A Portland State professor has recently helped discover a single-celled microbe that thrives in a harsh, acidic environment deep below the ocean’s surface. Dr. Anna-Louise Reysenbach, an associate professor in the biology department, was part of the team that collected the microbe from hydrothermal vents in the Pacific Ocean. Called a thermoacidophile, the acid-loving organism is now being grown in a lab at PSU.
Until now it has been impossible to cultivate microbes like this in a laboratory, making it difficult to examine many important characteristics of the organism. The lab studies will be useful to observe the way the microbe lives and how it reacts to its surrounding environment.
The microbe, which Reysenbach named Aciduli-profundum boonei, lives in an extreme environment. With high temperatures reaching 130 to 165 degrees, the microbe’s acidic environment would be impossible for most organisms, including humans, to survive in.
Iron, carbon and sulfur mainly make up the diet of the microbe and according to Reysenbach this could make it potentially useful in the cleanup of heavy metals.
”Basic scientific discoveries often lead to applications that you had no idea they ever had,” Reysenbach said, adding that the microbe could be useful in removing the last bits of copper and gold from mines.
The discovery of life in such extreme conditions could also provide some insight into how life could occur on other planets.
”Understanding life as we know it on our planet really helps us understand what to look for elsewhere,” Reysenbach said when asked if her discovery provided any insight into the study of life in space. “Being more informed about our own planet will help us make much better decisions on how to sample, for example, Mars.”
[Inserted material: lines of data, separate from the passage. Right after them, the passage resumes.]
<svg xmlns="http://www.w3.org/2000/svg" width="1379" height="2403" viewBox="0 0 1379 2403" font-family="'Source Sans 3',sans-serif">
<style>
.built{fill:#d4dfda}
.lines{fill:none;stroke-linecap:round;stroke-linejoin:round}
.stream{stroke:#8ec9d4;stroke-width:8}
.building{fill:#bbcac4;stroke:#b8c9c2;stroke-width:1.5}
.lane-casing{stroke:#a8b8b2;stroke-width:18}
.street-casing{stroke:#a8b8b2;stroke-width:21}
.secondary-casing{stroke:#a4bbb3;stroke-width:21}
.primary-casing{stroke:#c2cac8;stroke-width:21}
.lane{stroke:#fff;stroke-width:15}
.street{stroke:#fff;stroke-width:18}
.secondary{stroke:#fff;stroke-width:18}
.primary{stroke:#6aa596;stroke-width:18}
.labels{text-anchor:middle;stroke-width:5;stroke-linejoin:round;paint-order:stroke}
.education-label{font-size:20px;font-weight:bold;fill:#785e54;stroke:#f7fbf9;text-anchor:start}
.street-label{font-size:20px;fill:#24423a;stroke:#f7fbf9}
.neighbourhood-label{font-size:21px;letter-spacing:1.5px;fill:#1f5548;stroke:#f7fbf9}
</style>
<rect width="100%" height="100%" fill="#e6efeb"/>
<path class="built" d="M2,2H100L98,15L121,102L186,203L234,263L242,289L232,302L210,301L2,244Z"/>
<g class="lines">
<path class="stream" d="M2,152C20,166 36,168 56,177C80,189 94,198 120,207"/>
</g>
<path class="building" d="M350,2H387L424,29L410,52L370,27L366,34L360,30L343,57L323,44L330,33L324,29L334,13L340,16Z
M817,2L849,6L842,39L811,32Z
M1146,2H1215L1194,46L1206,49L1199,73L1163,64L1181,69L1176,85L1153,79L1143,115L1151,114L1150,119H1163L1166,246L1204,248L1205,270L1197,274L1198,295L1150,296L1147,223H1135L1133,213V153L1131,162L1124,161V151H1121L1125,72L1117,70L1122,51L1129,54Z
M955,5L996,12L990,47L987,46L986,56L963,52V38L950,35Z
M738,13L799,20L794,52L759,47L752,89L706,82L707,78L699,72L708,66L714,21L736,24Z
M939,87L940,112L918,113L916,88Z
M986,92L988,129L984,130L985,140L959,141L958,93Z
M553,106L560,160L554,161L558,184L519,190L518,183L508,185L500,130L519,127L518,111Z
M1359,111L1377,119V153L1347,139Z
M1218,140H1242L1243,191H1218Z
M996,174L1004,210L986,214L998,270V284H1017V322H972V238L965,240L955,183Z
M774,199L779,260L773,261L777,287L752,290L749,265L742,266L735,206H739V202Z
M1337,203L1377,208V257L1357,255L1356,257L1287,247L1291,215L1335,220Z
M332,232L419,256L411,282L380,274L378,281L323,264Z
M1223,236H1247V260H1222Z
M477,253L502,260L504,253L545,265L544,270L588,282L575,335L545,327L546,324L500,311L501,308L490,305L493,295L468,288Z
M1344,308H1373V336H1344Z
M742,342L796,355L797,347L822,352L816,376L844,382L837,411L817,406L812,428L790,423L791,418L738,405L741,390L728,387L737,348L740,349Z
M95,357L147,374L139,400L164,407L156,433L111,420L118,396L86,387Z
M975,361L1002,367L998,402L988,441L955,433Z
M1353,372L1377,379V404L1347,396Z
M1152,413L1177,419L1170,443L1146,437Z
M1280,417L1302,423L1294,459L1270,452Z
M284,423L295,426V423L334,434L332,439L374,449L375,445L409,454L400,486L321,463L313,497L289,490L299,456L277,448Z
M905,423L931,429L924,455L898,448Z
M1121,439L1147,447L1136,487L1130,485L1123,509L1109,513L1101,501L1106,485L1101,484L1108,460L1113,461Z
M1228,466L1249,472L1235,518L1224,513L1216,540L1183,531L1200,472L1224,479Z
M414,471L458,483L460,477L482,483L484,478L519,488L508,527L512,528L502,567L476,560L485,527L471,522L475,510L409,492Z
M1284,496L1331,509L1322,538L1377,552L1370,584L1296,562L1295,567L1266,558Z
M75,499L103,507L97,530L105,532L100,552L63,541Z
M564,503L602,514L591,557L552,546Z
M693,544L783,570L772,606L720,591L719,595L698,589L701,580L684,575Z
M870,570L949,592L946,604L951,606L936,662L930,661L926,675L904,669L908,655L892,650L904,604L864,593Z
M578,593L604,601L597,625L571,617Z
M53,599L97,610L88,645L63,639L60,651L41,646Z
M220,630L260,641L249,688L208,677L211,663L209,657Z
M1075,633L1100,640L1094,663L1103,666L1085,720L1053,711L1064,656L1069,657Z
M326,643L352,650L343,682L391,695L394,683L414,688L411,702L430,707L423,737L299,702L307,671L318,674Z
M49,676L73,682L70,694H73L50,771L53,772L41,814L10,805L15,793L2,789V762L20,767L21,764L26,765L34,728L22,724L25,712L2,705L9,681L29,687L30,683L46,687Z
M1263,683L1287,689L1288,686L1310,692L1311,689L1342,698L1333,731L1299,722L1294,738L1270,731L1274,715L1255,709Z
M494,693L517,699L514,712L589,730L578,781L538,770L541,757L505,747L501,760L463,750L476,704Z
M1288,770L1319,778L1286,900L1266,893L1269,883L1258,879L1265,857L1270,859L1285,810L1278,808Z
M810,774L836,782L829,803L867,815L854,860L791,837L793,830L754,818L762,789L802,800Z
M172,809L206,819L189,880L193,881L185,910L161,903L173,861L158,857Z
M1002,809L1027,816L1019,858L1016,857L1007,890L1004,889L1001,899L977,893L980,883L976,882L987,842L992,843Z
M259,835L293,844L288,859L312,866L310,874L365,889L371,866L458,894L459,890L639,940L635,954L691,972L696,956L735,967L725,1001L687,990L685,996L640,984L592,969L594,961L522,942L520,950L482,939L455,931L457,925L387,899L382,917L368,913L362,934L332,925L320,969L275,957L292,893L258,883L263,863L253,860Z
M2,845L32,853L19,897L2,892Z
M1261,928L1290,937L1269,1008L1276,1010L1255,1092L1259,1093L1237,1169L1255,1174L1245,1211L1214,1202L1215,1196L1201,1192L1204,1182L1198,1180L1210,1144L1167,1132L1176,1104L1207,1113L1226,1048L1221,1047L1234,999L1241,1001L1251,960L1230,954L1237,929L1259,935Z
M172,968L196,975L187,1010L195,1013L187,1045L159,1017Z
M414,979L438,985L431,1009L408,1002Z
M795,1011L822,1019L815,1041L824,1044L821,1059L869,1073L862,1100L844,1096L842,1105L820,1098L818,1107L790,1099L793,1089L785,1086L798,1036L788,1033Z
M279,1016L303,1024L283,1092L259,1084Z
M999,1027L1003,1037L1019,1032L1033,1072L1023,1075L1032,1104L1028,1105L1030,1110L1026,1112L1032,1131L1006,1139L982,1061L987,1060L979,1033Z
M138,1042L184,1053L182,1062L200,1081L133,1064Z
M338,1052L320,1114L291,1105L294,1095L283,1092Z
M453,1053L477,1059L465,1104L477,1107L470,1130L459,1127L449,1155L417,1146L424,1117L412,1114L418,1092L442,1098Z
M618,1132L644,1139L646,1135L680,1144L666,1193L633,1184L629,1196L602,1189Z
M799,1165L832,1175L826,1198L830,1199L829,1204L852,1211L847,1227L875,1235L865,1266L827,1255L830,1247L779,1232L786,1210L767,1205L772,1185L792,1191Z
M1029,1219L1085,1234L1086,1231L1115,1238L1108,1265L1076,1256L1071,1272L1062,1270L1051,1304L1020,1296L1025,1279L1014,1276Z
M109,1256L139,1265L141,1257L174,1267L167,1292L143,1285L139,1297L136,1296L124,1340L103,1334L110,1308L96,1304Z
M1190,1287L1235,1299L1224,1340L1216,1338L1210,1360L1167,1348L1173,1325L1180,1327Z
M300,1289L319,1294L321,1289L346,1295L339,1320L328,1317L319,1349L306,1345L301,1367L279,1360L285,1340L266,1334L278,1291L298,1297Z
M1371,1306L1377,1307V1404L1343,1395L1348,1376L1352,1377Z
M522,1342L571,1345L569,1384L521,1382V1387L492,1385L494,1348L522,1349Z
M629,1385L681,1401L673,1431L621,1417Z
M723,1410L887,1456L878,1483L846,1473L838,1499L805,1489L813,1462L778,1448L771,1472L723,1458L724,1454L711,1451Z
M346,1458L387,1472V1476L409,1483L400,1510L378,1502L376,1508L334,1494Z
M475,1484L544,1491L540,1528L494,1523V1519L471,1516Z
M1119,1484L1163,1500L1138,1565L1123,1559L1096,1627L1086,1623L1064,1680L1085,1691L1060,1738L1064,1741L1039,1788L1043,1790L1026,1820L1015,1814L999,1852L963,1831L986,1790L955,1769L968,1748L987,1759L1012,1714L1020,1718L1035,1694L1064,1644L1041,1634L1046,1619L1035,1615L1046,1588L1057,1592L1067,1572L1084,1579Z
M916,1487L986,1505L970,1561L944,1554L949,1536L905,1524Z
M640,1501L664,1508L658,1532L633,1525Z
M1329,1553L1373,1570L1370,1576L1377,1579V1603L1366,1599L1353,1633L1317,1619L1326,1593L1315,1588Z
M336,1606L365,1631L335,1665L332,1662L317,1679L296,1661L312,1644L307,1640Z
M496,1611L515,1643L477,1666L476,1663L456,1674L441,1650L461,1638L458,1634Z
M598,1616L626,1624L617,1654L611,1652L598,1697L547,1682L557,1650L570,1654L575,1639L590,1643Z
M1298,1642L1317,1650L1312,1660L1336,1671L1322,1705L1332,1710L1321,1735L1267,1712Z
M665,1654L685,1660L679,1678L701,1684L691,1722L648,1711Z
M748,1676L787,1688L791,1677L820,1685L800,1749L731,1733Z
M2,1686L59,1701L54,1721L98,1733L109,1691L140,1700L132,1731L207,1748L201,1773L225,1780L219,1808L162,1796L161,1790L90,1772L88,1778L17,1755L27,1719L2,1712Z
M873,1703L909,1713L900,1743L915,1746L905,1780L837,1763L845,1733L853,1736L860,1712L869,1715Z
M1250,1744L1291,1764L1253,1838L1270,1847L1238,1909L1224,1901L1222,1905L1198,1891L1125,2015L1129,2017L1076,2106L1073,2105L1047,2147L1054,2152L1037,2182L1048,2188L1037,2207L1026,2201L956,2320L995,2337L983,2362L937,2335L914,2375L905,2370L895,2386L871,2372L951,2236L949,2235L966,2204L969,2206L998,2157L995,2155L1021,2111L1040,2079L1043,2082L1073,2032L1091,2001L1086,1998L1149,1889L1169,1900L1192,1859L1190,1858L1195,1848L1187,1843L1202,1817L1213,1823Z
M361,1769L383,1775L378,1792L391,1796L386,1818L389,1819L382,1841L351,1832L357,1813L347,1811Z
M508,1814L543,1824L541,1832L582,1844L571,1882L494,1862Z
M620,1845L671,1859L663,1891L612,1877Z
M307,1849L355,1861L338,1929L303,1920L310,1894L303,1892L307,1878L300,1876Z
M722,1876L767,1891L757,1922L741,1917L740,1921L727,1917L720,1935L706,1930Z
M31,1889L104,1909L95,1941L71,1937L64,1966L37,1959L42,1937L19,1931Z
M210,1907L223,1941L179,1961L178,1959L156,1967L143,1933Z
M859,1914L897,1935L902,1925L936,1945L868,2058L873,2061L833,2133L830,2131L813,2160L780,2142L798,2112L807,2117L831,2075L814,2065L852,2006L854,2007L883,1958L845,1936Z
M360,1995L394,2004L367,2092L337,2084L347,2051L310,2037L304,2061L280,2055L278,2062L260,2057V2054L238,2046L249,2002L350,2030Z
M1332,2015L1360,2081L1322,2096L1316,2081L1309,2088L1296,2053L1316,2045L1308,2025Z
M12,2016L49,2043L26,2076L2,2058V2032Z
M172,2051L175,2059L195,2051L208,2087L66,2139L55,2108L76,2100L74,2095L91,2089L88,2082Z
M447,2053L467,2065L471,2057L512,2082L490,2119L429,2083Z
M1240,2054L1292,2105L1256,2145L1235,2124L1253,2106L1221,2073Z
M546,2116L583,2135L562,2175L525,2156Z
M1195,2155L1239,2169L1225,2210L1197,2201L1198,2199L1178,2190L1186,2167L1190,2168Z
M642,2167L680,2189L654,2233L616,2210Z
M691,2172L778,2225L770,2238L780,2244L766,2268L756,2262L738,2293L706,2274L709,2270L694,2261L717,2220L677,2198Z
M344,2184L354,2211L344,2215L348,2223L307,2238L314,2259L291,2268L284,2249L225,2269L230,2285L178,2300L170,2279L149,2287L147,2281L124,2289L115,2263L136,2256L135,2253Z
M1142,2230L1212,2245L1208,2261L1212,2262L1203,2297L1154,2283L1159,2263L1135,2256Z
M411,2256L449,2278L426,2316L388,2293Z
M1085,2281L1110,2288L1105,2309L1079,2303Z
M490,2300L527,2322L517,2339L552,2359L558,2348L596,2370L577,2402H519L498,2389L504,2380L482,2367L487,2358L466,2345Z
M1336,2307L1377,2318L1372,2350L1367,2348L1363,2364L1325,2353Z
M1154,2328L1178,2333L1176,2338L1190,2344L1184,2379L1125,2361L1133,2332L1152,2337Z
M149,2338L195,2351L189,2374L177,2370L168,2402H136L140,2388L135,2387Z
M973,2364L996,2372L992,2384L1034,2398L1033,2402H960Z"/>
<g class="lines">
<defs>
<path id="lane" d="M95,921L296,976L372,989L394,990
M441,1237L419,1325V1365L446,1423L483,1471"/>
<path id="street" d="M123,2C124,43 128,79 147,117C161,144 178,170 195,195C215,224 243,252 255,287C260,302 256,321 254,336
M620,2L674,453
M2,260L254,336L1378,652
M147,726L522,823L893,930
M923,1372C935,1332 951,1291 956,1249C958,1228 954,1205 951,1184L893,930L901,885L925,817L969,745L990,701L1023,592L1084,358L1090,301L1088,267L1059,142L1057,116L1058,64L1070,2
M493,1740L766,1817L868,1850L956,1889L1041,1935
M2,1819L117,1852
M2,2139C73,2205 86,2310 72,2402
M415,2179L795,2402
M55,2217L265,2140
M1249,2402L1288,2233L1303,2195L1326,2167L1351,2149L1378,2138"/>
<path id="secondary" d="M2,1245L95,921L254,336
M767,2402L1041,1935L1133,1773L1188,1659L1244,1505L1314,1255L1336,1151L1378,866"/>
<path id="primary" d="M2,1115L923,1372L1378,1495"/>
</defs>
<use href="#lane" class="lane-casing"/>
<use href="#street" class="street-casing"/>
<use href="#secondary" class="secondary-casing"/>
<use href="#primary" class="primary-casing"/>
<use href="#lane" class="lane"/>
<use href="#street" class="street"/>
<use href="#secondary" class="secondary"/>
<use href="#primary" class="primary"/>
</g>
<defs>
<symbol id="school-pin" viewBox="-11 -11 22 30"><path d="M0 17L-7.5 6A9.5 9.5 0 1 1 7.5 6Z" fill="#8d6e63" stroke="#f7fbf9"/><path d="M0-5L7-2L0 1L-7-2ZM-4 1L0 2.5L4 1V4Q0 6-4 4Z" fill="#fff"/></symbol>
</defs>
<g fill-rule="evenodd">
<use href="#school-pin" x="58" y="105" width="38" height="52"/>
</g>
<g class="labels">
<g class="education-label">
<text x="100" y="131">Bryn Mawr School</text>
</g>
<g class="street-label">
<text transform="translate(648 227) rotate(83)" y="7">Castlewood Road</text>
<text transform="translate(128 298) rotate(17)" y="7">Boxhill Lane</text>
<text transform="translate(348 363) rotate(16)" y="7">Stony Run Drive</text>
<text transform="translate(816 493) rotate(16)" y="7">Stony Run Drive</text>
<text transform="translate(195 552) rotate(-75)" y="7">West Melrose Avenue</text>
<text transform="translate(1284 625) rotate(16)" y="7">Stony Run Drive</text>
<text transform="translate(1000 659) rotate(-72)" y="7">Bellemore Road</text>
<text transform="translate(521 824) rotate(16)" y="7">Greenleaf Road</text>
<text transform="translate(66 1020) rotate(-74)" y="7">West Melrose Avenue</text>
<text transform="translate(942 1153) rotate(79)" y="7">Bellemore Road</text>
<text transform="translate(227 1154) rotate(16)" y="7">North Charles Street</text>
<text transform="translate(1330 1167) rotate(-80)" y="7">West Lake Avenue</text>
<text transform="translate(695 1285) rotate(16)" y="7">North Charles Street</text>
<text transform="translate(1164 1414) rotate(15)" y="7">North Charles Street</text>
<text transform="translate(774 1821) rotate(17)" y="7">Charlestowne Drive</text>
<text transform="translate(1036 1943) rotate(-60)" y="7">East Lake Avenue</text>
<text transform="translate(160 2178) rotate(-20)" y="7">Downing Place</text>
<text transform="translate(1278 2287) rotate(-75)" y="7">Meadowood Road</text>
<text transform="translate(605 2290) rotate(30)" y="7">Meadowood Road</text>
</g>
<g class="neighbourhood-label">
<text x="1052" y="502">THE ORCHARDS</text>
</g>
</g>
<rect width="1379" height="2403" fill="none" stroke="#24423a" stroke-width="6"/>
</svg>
Reysenbach expressed an interest in studying life on other planets and said that NASA funds one of her projects.
Reysenbach grew up in South Africa. She studied at the University of Witwatersrand and graduated from the University of Cape Town with a Ph.D. in biology.
”I generally always wanted to be a scientist. I think it was just curiosity about my environment,” she said. “I was very outdoorsy in South Africa, there’s a lot of wilderness there.”
After learning to scuba dive, Reysenbach discovered her love of water and water sports with her need “to be closer to water.” Her interest in microbiology drew her focus to microbes in extreme environments like the bottom of the ocean, allowing her to combine her interests with her research.
Reysenbach was a professor at Rutgers for three years before she came to PSU. She has been a professor at PSU since 1999.
”For me the nicest surprise about taking this job was that the students were actually a lot more fun to have in class, a lot of the students were much more mature in a way,” she said. “I really enjoy the teaching. The teaching is a lot more fun than it was at Rutgers.”
Reysenbach expressed appreciation of how supportive the university has been of her research. “I’ve been able to flourish here, without getting distracted by all the things that professors get distracted by,” she said.
Having a taste for adventure, Reysenbach has lived in several places around the United States, including Seattle, Indiana and New Jersey. Her research has taken her to the bottom of the ocean and all around the world, to places such as Costa Rica, National Yellowstone Park, Iceland, the Azores and New Zealand.